Job item » Write out the data below exactly, beginning with the first line and ending once the line that has "traditional box Style;(also" is written.

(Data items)
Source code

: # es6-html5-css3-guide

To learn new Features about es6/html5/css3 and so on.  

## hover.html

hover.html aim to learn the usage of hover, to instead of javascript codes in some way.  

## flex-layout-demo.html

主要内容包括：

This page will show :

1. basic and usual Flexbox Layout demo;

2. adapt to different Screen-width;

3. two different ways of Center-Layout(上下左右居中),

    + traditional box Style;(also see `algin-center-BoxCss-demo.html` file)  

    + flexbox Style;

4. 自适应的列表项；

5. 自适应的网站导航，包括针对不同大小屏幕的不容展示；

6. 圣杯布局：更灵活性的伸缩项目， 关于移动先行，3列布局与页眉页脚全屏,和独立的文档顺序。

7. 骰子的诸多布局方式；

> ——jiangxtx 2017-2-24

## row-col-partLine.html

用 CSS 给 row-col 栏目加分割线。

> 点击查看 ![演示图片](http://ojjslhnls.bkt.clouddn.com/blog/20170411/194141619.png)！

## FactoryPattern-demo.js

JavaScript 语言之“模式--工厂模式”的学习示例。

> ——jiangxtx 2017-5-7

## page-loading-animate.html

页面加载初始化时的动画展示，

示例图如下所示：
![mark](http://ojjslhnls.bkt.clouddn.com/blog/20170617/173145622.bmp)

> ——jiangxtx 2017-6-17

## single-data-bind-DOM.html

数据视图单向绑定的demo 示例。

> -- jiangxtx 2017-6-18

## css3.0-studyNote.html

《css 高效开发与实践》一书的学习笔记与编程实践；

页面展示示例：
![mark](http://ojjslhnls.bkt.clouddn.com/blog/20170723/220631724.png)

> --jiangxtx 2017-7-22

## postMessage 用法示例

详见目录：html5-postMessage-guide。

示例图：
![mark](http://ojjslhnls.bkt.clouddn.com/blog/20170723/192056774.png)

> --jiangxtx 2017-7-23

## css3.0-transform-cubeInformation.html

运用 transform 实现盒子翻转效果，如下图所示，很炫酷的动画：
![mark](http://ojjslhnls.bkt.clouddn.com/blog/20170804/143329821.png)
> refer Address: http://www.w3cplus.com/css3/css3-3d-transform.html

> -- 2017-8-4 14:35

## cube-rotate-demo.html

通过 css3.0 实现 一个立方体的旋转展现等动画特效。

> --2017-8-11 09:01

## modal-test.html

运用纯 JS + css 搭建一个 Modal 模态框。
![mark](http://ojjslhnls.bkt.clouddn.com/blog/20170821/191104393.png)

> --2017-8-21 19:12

Result »
Source code

: # es6-html5-css3-guide

To learn new Features about es6/html5/css3 and so on.  

## hover.html

hover.html aim to learn the usage of hover, to instead of javascript codes in some way.  

## flex-layout-demo.html

主要内容包括：

This page will show :

1. basic and usual Flexbox Layout demo;

2. adapt to different Screen-width;

3. two different ways of Center-Layout(上下左右居中),

    + traditional box Style;(also see `algin-center-BoxCss-demo.html` file)  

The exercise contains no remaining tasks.